[TÂCHE ASSIGNÉE 1]
Relevez tous les passages que la critique du film sur les moines de Tibhérine place entre guillemets, dans l'ordre où ils apparaissent.
[TÂCHE ASSIGNÉE 2]
Reprenez la critique du film sur les moines de Tibhérine à la suite de sa dernière phrase et prolongez-la.

Cette dimension politique s’affirme avec le Walli: faussement prévenant, il livre la clé de la situation: « Tout cela est la conséquence de la colonisation. » Vieille rengaine du pouvoir algérien, depuis bientôt un demi-siècle, pour se défausser de ses responsabilités dans le désastre actuel de l’Algérie, sur la France. Mais rien ne vient corriger cette affirmation que le spectateur peu averti (ou plutôt intoxiqué par les medias) prendra pour argent comptant.
Les relations entre moines et villageois sont idéalisées : « Nous sommes les oiseaux et vous êtes la branche ; si vous partez, sur quoi nous poserons-nous ? » demande une femme aux moines. Cela va jusqu’à l’invraisemblance: dans ce contexte rural, en pleine montée islamique, une jeune fille oserait-elle se rendre seule au monastère et les femmes se faire soigner par un homme, fût-il un vieux moine ? Par ignorance, ou par complaisance, l’intolérance religieuse de l’Etat algérien est occultée: sonnerie des cloches ou moines en costume religieux tenant un stand au marché, sont hautement improbables. Dès l’indépendance, la loi a strictement interdit toute manifestation religieuse, autre que musulmane, sur la voie publique. Jamais un religieux n’oserait se signer devant le corps d’un chef rebelle musulman et commencer à prier, comme le fait le prieur dans le film, face à un officier algérien rendu furieux.
Xavier Beauvois a dénoncé, sur une radio, l’intolérance de l’Occident, en rappelant que, lorsque la France votait la loi contre la burqa, des ouvriers marocains fabriquaient, pour lui, une statue de la Vierge. Il affirmé, sans vergogne, qu’il avait tourné son film au Maroc uniquement pour la beauté du paysage. Angélisme confondant, ou militantisme tiers-mondiste? Sans doute, concession au politiquement correct. Une carte géographique portant la mention, « Pour un monde solidaire », est ostensiblement visible dans la salle où se réunissent les moines, là où on attendrait une image pieuse. Jamais l’Etat algérien, et sa duplicité, ne sont dénoncés, et on ne peut que sursauter en lisant, sur l’écran de fin, que l’assassinat des moines, dont la décapitation est passée sous silence, reste « mystérieux ». Que l’Algérie s’oppose toujours au retour de moines à Tibhérine, qu’un prêtre vienne, une fois par semaine depuis Alger, pour entretenir le lieu, sous l’étroite surveillance de l’armée algérienne, ne semble troubler aucune bonne âme.
Ce bon père, Jean-Marie Lassausse, que l’on a pu voir, sur France 2, aider les villageois à égorger rituellement un mouton pour l’Aïd, publie opportunément son témoignage intitulé, Le Jardinier de Tibhérine. Loin de mettre en cause le sectarisme religieux algérien, il rejette la faute de la répression exercée actuellement contre les chrétiens sur les Evangélistes; ce qui revient, dans ce contexte tendu, à les désigner à la vindicte politique et populaire, en toute charité chrétienne.

[DONNÉES EXTRAITES]
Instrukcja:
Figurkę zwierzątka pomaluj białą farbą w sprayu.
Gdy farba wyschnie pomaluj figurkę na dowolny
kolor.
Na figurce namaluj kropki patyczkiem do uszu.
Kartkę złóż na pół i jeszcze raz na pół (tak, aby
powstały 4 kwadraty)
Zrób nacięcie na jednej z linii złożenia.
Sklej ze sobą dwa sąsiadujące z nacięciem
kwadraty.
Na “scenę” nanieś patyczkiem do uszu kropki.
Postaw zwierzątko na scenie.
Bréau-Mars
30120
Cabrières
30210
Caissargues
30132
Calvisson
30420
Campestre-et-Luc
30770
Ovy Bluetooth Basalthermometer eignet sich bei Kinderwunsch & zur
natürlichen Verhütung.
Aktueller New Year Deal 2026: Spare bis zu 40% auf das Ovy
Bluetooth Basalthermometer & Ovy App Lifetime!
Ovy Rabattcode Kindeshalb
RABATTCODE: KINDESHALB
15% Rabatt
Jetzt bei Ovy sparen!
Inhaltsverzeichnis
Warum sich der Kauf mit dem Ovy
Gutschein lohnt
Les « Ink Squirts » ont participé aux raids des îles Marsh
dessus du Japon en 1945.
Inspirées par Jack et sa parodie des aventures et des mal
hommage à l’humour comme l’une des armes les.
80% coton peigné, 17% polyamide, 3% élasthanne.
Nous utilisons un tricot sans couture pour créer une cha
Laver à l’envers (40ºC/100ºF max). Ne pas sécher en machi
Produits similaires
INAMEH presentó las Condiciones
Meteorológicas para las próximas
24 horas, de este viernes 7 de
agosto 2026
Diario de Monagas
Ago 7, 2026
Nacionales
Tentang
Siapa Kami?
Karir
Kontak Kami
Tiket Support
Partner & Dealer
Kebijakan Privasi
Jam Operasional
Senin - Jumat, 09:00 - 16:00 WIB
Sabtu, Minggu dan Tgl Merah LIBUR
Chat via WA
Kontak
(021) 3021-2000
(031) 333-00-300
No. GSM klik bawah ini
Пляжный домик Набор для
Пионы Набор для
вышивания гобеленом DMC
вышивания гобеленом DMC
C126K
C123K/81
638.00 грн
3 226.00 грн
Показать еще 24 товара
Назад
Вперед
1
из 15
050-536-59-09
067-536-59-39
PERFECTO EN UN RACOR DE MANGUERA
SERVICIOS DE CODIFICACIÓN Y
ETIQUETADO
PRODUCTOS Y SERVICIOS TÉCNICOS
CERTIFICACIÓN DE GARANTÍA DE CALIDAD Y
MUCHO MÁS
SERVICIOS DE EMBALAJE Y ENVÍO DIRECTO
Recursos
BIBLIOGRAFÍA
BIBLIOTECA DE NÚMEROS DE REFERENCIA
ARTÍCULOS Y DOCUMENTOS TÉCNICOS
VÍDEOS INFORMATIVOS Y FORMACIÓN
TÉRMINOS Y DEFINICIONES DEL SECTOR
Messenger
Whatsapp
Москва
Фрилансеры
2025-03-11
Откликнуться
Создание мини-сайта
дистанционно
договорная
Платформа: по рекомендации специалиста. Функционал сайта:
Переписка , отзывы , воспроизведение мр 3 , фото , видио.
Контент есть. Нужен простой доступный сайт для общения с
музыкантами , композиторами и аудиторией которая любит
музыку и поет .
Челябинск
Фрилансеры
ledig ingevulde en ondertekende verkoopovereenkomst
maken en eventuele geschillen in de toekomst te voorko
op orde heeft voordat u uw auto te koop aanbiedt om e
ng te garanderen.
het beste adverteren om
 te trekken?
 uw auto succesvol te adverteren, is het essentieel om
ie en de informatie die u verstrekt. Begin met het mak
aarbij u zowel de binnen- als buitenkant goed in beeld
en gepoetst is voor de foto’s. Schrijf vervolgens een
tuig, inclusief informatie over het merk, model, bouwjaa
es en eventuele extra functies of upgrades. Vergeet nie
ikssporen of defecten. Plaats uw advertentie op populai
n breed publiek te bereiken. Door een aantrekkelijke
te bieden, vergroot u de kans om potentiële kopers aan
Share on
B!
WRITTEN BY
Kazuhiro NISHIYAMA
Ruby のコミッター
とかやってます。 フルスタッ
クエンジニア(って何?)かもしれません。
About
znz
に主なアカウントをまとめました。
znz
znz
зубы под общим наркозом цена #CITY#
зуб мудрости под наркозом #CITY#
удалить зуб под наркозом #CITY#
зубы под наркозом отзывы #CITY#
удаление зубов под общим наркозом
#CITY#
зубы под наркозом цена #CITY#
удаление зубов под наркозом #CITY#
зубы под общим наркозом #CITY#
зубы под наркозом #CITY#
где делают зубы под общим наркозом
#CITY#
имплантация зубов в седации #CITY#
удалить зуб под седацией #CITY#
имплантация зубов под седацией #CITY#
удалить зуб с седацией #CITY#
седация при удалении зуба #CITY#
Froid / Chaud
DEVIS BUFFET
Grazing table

[RÉSULTAT 1]
- « Tout cela est la conséquence de la colonisation. »
- « Nous sommes les oiseaux et vous êtes la branche ; si vous partez, sur quoi nous poserons-nous ? »
- « Pour un monde solidaire »
- « mystérieux »

[RÉSULTAT 2]
Reste le climat particulier du film, comme hors du temps. Le rythme lent de son déroulement, les chants religieux, la mise en scène des corps suppliciés des terroristes, rappelant la représentation des martyrs, ou de descentes de Croix dans la peinture religieuse classique, peuvent emporter l’adhésion, non sans ambiguïté: une Passion du Christ, surgie dont ne sait où, et contre laquelle se blottit Frère Luc, suggère la fin prochaine des moines et l’acceptation douloureuse de leur sort. Ne sont-ils pas, eux aussi des rebelles, à leur façon, eux qui soignent ceux qui tuent? Mais alors, où se situe la frontière entre le Bien et le Mal?
La recherche esthétique peut toucher, ou fortement agacer: la dernière image montre ces hommes gravissant leur « Golgotha », et disparaissant progressivement dans le brouillard. L’évidence du symbole finit par anéantir l’effet recherché, à l’instar du dernier repas, -la Cène selon la critique-, où chaque plan, à force de vouloir démontrer, souligne l’intention plus qu’il ne crée l’émotion. L’art véritable sait se faire oublier.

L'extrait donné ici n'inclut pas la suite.